- _Document section_:
___
In November 2018, a Chinese scientist named He Jiankui made international headlines after using CRISPR to create the world’s first genetically edited babies. He and his team’s ultimate goal was to disable the CCR5 gene, preventing the HIV virus to infect cells.
In 2018, they had recruited couples in which the man was HIV positive and the woman was HIV negative as part of an effort to create embryos with a genetic mutation that made the couples offspring immune to the HIV virus.
However, almost immediately after He announced his research and that twin girls had been born, the global scientific community condemned the work as premature and unethical. Now, according to China’s state run news agency Xinhua, He and two of his colleges have been sentenced to three years in prison for “illegal medical practice”.
— Kyodo News | Japan (@kyodo_english) January 22, 2019
He has also been fined R6,021,223 (3 million yuan) and received a life-long ban from reproductive medicine. As for He’s co-workers, Qin Zinzhou and Zhang Renli were sentenced to 18 months and two years respectively for their roles in the gene-editing procedure and research. According to Xinhua, He and his two colleges plead guilty during the trial. The court ruled that their efforts were done “in the pursuit of personal fame and gain.”
News of the CRISPR procedure led to an out-cry among researchers in the US, who referred to the news as “immoral, unethical, and unconscionable” due to how young the CRISPR technology currently is, along with the potential of unforeseen consequences that could occur over future generations.
___
- _Record excerpts_:
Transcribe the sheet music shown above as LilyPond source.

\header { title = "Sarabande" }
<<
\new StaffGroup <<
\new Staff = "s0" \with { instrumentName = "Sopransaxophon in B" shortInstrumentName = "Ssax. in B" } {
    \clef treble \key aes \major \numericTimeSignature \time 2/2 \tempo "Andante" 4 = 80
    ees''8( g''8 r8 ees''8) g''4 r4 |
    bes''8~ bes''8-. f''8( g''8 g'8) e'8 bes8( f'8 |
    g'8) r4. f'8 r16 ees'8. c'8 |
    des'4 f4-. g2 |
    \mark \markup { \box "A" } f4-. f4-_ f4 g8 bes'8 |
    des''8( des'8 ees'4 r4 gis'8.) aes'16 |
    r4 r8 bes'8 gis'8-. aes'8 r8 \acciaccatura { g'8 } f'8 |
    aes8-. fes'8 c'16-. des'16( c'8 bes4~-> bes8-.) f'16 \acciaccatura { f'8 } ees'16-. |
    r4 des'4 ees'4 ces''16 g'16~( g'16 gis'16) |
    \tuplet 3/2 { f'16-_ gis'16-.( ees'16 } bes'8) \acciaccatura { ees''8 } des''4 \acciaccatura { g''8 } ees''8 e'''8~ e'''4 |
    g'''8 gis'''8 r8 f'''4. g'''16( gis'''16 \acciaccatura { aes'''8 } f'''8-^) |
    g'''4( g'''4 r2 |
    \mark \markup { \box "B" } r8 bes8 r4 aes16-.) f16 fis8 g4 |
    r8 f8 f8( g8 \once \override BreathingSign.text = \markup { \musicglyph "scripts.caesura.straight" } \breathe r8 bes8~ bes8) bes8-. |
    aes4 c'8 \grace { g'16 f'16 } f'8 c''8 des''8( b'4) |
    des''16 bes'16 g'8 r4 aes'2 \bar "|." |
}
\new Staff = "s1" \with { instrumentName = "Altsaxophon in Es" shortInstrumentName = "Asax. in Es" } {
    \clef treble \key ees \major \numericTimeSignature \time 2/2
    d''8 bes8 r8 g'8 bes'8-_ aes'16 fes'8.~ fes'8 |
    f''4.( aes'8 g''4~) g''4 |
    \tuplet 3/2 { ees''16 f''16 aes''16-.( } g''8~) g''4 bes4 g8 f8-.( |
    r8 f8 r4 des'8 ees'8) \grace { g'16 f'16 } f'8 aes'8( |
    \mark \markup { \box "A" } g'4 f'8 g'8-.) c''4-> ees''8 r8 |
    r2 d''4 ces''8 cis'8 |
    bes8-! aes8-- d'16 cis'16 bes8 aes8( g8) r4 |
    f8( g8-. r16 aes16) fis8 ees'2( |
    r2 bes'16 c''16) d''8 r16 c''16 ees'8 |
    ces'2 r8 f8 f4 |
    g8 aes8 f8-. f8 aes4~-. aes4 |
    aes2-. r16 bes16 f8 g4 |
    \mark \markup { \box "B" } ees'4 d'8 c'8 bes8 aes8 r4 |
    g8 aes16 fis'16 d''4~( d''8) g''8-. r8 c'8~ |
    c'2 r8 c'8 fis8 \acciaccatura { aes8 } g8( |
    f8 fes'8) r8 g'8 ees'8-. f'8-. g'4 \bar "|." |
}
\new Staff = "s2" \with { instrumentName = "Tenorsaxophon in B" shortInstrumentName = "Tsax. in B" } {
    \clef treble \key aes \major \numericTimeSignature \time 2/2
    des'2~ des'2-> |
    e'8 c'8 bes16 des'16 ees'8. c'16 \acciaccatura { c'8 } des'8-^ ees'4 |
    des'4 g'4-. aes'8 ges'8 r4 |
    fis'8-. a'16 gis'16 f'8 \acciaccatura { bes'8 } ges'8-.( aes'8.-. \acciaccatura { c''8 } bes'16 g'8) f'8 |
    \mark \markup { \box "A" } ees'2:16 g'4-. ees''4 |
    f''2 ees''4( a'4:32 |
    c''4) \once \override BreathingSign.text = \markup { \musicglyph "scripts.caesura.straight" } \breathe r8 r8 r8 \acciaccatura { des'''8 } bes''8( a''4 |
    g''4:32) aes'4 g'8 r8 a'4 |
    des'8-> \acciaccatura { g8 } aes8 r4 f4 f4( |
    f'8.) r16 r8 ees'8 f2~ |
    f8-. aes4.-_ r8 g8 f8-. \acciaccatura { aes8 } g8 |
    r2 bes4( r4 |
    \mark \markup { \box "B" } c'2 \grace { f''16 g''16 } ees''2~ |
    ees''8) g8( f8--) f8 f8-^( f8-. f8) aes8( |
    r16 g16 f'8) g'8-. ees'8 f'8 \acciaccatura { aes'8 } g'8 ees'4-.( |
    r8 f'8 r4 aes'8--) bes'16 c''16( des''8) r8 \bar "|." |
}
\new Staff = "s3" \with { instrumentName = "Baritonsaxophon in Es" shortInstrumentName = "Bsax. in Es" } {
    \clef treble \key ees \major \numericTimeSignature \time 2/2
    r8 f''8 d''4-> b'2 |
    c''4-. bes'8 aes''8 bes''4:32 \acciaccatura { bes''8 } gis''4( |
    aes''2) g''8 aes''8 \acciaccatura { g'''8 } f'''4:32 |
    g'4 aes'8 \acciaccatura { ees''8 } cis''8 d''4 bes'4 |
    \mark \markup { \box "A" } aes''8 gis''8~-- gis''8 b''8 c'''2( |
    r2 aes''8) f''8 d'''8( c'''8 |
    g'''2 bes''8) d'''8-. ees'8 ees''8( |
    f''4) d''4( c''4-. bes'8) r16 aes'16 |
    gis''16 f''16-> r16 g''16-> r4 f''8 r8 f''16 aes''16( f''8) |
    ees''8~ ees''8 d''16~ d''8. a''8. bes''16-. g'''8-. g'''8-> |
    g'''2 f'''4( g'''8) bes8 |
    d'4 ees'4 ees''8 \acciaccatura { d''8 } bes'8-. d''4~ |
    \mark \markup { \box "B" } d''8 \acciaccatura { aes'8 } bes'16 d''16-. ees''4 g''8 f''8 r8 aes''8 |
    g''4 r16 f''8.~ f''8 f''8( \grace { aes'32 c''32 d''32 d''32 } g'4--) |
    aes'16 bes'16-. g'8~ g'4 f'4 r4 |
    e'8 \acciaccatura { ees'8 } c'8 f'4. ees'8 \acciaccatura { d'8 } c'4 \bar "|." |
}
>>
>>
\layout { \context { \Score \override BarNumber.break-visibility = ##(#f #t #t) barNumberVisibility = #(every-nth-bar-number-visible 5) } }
___
- _Activities_:
[1] Repeat the passage from the article on the gene-edited babies that begins with the words containing "News of the" and ends with "over future generations.".
[2] In the article about the gene-edited babies, what ban did He receive in addition to his fine?
[3] Rewrite the paragraph of the article on the gene-edited babies that begins "News of the CRISPR procedure" in a shorter form, keeping its main facts.

- _Task responses_:
[1]
News of the CRISPR procedure led to an out-cry among researchers in the US, who referred to the news as “immoral, unethical, and unconscionable” due to how young the CRISPR technology currently is, along with the potential of unforeseen consequences that could occur over future generations.

[2] He received a life-long ban from reproductive medicine.

[3] Researchers in the US reacted to news of the CRISPR procedure with outrage, calling it "immoral, unethical, and unconscionable." They cited how young the technology still is and the potential for unforeseen consequences across future generations.